INSTRUCTIONS TO FOLLOW
Where the word "assigned" appears in a line of the entries below, count that line and give the total alone.

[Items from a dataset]
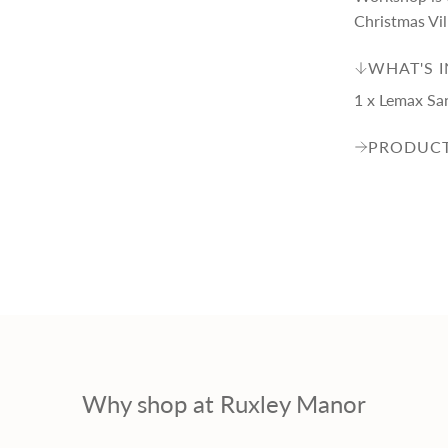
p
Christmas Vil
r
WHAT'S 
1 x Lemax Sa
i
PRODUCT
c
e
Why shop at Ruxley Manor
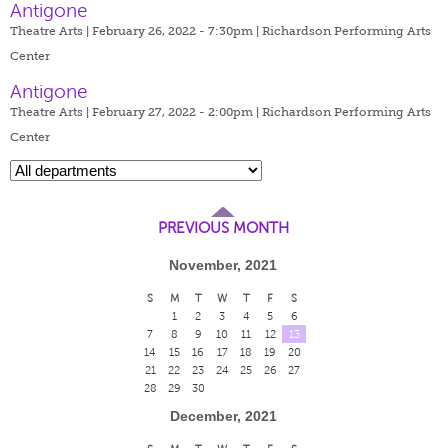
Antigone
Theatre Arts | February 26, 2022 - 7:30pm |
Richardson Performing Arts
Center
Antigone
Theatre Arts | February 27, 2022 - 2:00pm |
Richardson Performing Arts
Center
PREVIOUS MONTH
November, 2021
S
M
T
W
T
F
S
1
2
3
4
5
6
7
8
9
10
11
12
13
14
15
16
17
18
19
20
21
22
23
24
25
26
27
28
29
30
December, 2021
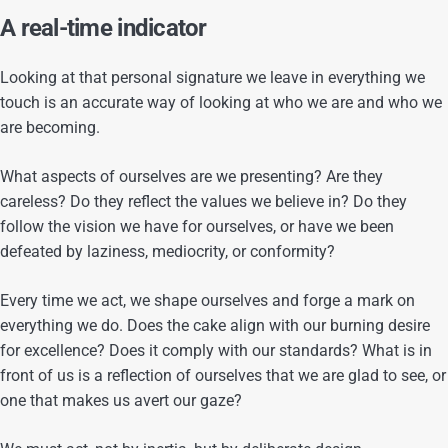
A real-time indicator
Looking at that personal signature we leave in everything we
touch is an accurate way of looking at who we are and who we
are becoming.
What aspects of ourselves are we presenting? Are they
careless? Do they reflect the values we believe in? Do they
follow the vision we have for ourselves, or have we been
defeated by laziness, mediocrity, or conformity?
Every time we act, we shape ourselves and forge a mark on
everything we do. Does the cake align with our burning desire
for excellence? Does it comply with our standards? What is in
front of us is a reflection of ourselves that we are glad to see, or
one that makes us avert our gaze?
==
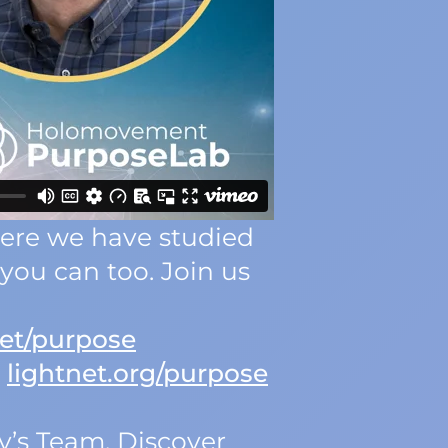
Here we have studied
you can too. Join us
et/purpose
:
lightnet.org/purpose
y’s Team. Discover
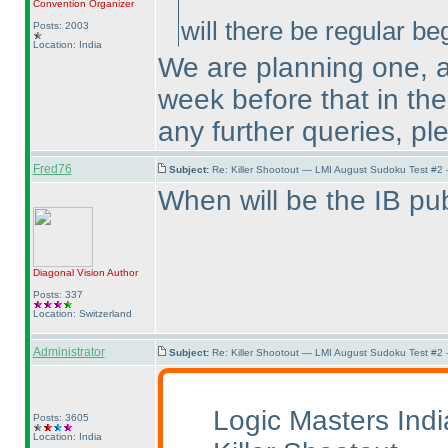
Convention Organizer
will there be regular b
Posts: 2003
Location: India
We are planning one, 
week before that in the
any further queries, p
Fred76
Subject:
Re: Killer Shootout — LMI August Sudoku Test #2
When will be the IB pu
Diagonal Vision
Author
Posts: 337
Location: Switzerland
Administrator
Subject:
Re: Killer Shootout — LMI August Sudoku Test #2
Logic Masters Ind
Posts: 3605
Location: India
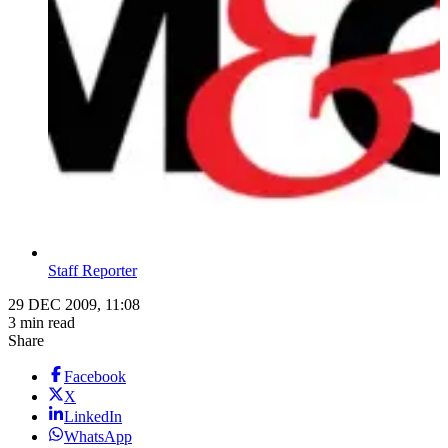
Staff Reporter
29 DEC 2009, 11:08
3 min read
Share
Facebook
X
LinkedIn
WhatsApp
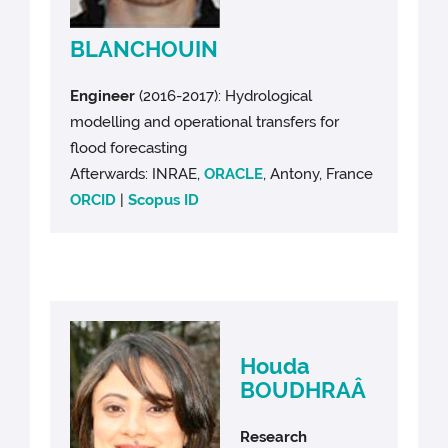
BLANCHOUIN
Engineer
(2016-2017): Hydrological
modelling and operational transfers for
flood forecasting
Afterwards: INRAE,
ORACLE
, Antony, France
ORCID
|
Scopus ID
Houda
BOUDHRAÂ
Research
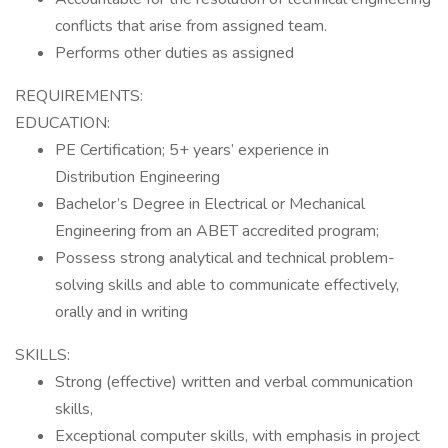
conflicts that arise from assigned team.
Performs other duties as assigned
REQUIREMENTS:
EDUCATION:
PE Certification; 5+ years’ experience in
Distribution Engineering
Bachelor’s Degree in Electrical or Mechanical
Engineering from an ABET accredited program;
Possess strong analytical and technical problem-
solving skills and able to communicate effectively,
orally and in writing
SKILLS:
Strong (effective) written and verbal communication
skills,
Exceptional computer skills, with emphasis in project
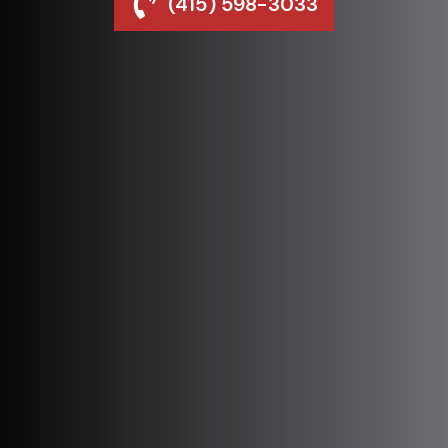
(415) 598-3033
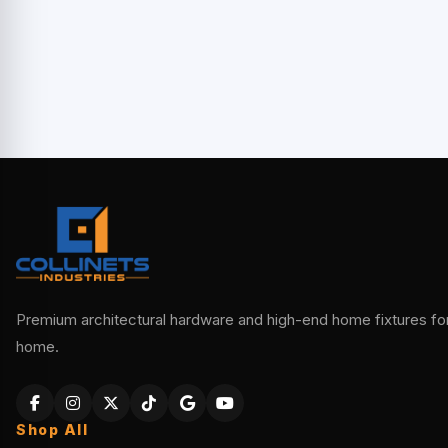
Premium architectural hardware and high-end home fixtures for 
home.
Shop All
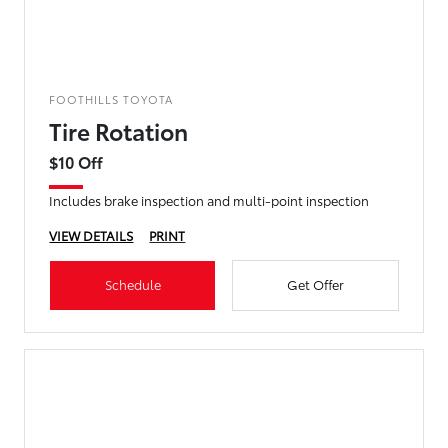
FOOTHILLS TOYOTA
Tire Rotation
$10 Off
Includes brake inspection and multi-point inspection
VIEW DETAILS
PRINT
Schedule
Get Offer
==
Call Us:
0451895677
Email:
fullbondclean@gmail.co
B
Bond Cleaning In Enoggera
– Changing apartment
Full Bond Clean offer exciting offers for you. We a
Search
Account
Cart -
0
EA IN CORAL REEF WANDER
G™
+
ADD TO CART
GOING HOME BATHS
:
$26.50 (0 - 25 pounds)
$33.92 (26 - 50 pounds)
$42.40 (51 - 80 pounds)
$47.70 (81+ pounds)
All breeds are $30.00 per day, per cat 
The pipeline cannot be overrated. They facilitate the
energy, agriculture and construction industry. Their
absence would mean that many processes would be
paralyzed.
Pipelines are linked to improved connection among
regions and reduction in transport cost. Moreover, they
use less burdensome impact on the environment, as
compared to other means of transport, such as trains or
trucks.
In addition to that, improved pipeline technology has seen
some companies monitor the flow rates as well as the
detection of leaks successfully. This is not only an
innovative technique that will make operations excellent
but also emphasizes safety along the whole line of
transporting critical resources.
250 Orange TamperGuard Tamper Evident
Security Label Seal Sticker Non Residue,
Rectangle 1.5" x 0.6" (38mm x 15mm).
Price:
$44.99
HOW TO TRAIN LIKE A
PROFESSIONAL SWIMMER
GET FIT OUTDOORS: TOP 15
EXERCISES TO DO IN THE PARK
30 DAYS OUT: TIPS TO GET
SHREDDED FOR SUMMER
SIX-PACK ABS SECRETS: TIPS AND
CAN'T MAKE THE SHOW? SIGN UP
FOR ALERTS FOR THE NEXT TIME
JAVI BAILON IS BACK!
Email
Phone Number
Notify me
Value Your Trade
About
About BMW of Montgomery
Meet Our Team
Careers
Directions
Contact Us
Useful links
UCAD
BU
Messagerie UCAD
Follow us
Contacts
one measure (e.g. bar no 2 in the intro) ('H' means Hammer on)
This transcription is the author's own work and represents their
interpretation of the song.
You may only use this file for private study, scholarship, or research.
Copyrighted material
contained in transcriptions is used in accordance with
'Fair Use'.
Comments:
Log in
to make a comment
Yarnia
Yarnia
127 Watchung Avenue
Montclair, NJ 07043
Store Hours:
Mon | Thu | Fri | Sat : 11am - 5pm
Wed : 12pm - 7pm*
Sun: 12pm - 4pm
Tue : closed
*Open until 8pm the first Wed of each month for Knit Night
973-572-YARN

RESULT OF THE EXERCISE
2